- _Problem details_
Copy every line of the data below verbatim, keeping the original order.

- _Records for processing_

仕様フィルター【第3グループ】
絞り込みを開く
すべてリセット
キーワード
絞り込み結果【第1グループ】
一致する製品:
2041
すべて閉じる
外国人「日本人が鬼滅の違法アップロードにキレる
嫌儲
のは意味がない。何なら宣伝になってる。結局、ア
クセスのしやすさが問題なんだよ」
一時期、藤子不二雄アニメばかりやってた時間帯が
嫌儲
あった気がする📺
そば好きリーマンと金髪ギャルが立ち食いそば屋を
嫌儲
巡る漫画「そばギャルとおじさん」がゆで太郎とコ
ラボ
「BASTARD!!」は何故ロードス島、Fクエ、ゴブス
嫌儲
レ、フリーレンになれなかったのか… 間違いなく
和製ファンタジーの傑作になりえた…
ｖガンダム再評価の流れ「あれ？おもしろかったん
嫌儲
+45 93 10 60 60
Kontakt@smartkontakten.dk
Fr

- _Written answer_
仕様フィルター【第3グループ】
絞り込みを開く
すべてリセット
キーワード
絞り込み結果【第1グループ】
一致する製品:
2041
すべて閉じる
外国人「日本人が鬼滅の違法アップロードにキレる
嫌儲
のは意味がない。何なら宣伝になってる。結局、ア
クセスのしやすさが問題なんだよ」
一時期、藤子不二雄アニメばかりやってた時間帯が
嫌儲
あった気がする📺
そば好きリーマンと金髪ギャルが立ち食いそば屋を
嫌儲
巡る漫画「そばギャルとおじさん」がゆで太郎とコ
ラボ
「BASTARD!!」は何故ロードス島、Fクエ、ゴブス
嫌儲
レ、フリーレンになれなかったのか… 間違いなく
和製ファンタジーの傑作になりえた…
ｖガンダム再評価の流れ「あれ？おもしろかったん
嫌儲
+45 93 10 60 60
Kontakt@smartkontakten.dk
Fr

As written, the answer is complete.